Here are my first embroidery projects. The transfers are from "The Kitchen Linens Book" by EllynAnne Geisel. See this post.


The back of the book includes a bunch of vintage iron-on transfers, reproductions from a McCalls 1945 line.


These are done on flour sack cloths purchased at Hobby Lobby in the needlework section.


They're so happy, those fruits, candies and ... uh ... whatever that thing on the right is.

I also went to thrift stores and bought a bunch of blank linens. I selected only ones that appeared to be cotton or linen. I got some napkins (which I use just on a day to day basis, so I don't need full, matching sets) and a dresser scarf and a table square. All blank canvases that I can embroider, and all 99 cents to $1.99. Can't beat that! I'm thinking of embroidering the dresser scarf for my grandma's birthday on Aug. 8.

I love the flowers on this dainty little napkin. This was so fast to do, too.


Furthermore, I discovered a Web site so wonderful, I could burst. Or spend all of my money there. Or both. It's called Sublime Stitching. And it proves that old-fashioned women's work is perfectly cool and trendy. And not old-fashioned at all. Go check out the transfer patterns. (But then come back. I'm not done.)

((tick-tock, tick-tock))

Did you go look? Aren't they the cutest things ever? I bought her book, "Sublime Stitching" by Jenny Hart, too. It's also filled with transfer patterns, albeit more generic ones than the patterns you can buy online. I ordered this one and this one off the site.

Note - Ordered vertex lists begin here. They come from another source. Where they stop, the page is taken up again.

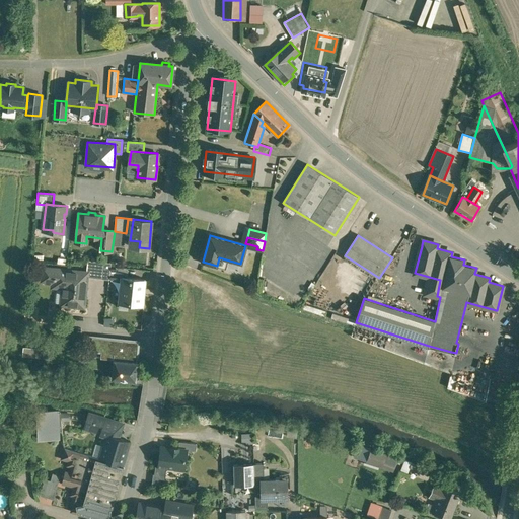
[(103,262),(88,260),(86,272),(87,272),(87,277),(102,279),(103,262)]
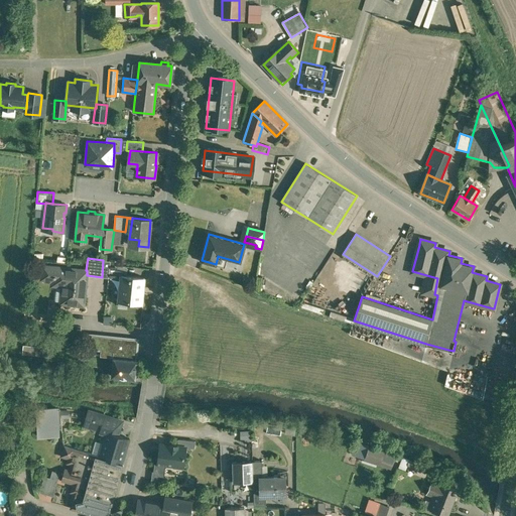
[(123,266),(110,265),(109,277),(122,278),(122,275),(123,266)]
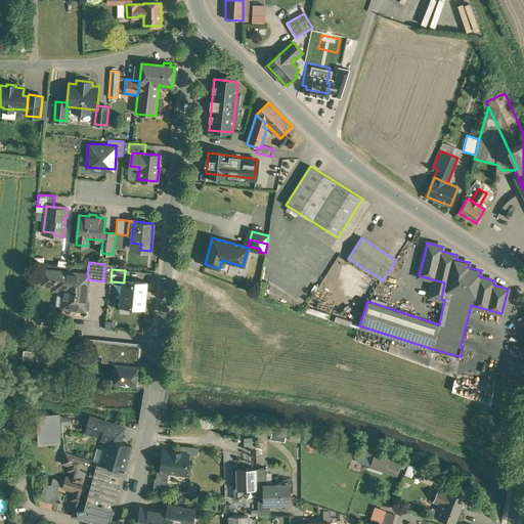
[(87,274),(44,270),(42,282),(43,284),(45,286),(51,286),(53,284),(54,285),(55,281),(67,282),(66,297),(62,297),(62,307),(85,309),(88,279),(88,274),(87,274)]
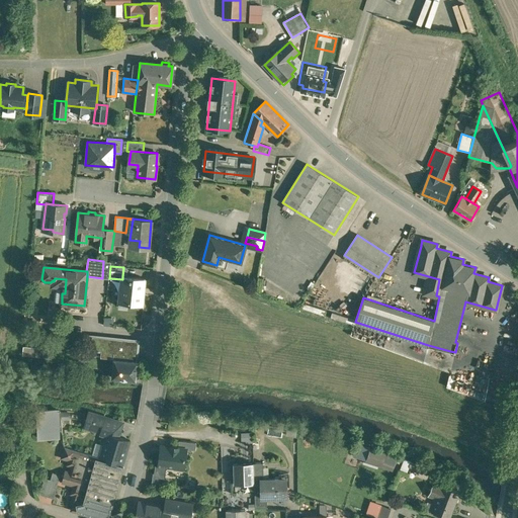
[(145,279),(122,276),(122,279),(120,298),(128,298),(128,301),(142,304),(143,288),(144,288),(145,279)]
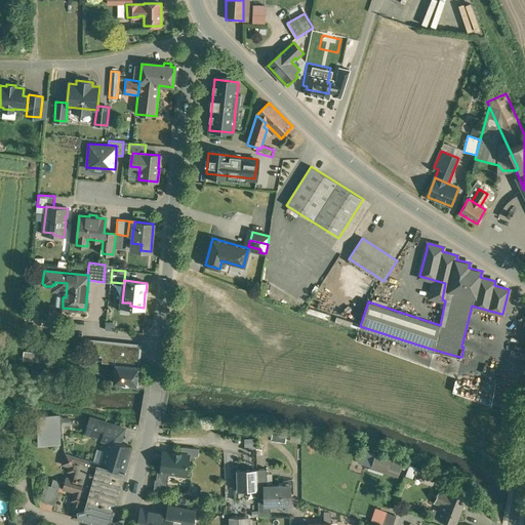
[(91,340),(90,354),(116,357),(116,363),(114,382),(137,385),(138,385),(139,375),(138,375),(139,366),(138,366),(140,346),(91,340)]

I would also like to mention another thrift store find in the fabric section (or "material," they call it. I find that only people who don't sew call it "material" instead of fabric. And considering that they priced a small piece of muslin at $6 AT A THRIFT STORE, I am fairly certain that they don't sew).

What I found was a two-yard piece of pinstriped wool. Real wool! Like what you cannot find at chain stores like JoAnn's. Or at least, I never do. Real wool! Like the kind that costs $14 a yard.

How do I know it's real wool? Well, I did a burn test. Did you know you can get at least a rough idea of a fabric's fiber content by burning it? I learned this in Fabric Science class. Pull off a few strands from the fraying end and hold them with tweezers. This is important. DO NOT use your fingers. Next, bring a flame toward it. First, note if the fibers shrink back from the flame. Wool should do this. Then it should ignite, and it should burn a little and then self-extinguish. It should smell like burning hair (no surprise). Finally, the burned residue should be slightly hard, but easily crushable between your fingers.

All fibers have different reactions. For instance, polyester sort of melts, so the bead if forms after it burns is hard, like plastic. And the smell is awful.

So, now I know it is really wool. And I know you are impressed that I got two yards of it for $5.99. Because my husband doesn't appreciate my find. He says it looks like "poor-people clothes." And like it belongs on people in an orphanage.

Bah. Maybe he should go take a closer look at his suits.